DeepMind Strengthens NHS Ties With Imperial College Partnership
The organisations plan to launch a range of clinical mobile apps to improve patient care
Imperial College Healthcare NHS Trust has partnered with Google-owned artificial intelligence (AI) company DeepMind to improve patient care through cutting edge digital technologies.
Over the next five years the two organisations will implement a range of clinical mobile apps, as well as an API to “manage the secure exchange of information” between the apps and the Trust’s current electronic patient record system.

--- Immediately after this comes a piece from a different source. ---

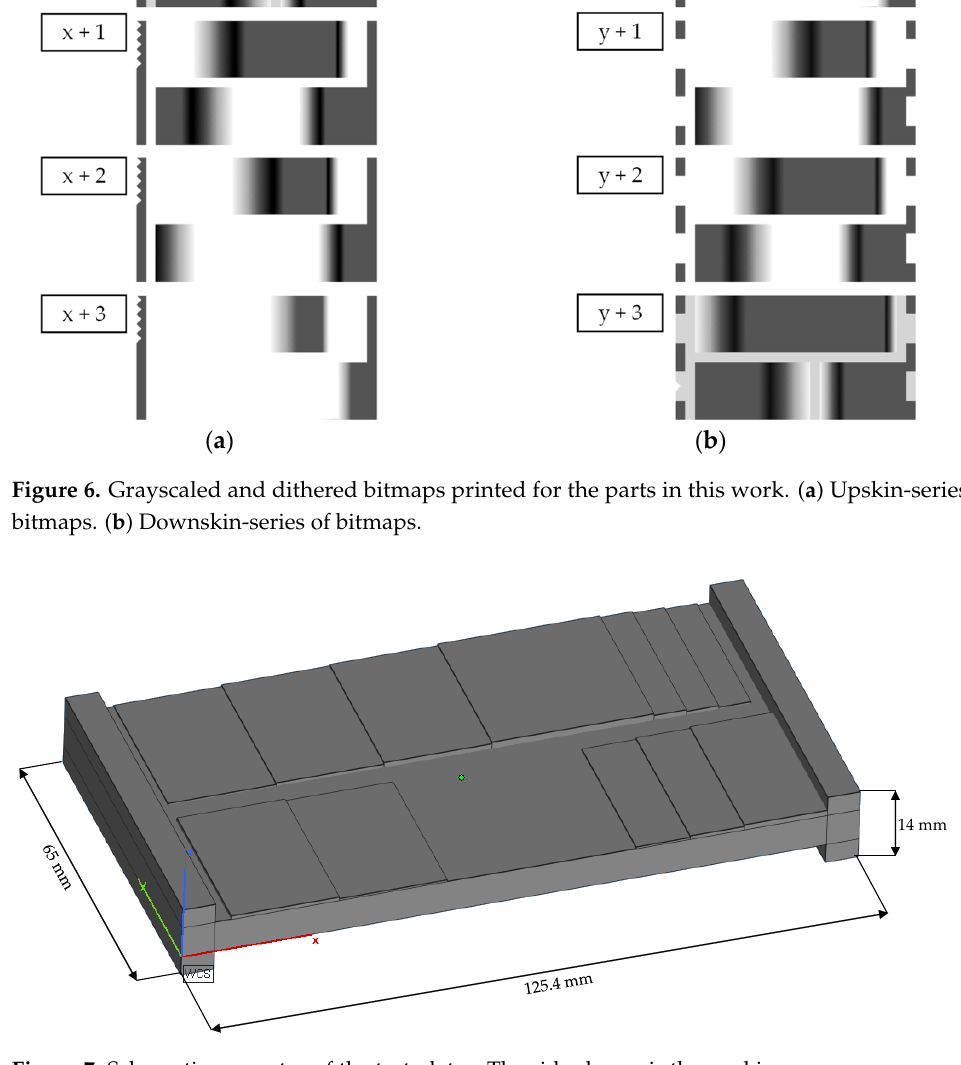
Figure 7. Schematic geometry of the test plates. The side shown is the upskin.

The partnership also includes the deployment of Streams, DeepMind’s mobile app which alerts doctors when their patient’s condition worsens, enabling the appropriate care to be received from the right clinician when needed.
Digital healthcare
Dr Sanjay Gautama, chief clinical information officer for Imperial College Healthcare NHS Trust, said: “Apps have changed the way we live our lives, from banking to shopping, and they are clearly part of the future healthcare landscape. They bring immense opportunities for faster and more efficient care, by making access to vital information quicker and easier for clinicians. But for apps to be useful and safe they cannot operate in isolation – they need to be securely linked to the core electronic patient record system.
“By working with DeepMind we are embracing the opportunities that technology brings to improve patient care, using their expertise to help us deploy a system that allows us to maximise future innovations in mobile technology for healthcare for the benefit of our patients.”
The Trust has spent the last two years digitising its patent records, enabling critical information to be more readily available to doctors, and now sees apps as the next step in its digital transformation.
As well as Streams, the API will enable Imperial College Healthcare to deploy other healthcare apps to further improve patient safety and care – such as providing anywhere-access to diagnostic information – whilst also ensuring that confidential data is stored securely.
Mustafa Suleyman, Co-Founder of DeepMind, said the company was “really excited” to be partnering with the NHS Trust and will be implementing infrastructure to help it “work securely with a wide range of other apps, which we believe will make it far easier to bring the latest innovations to the clinical frontline.”
Imperial College Healthcare is the second NHS Trust to have partnered with DeepMind, after The Royal Free London Foundation announced a five-year deal with the Google subsidiary in November to develop a diagnostic tool, although it has faced some criticism over the access it will get to sensitive NHS data.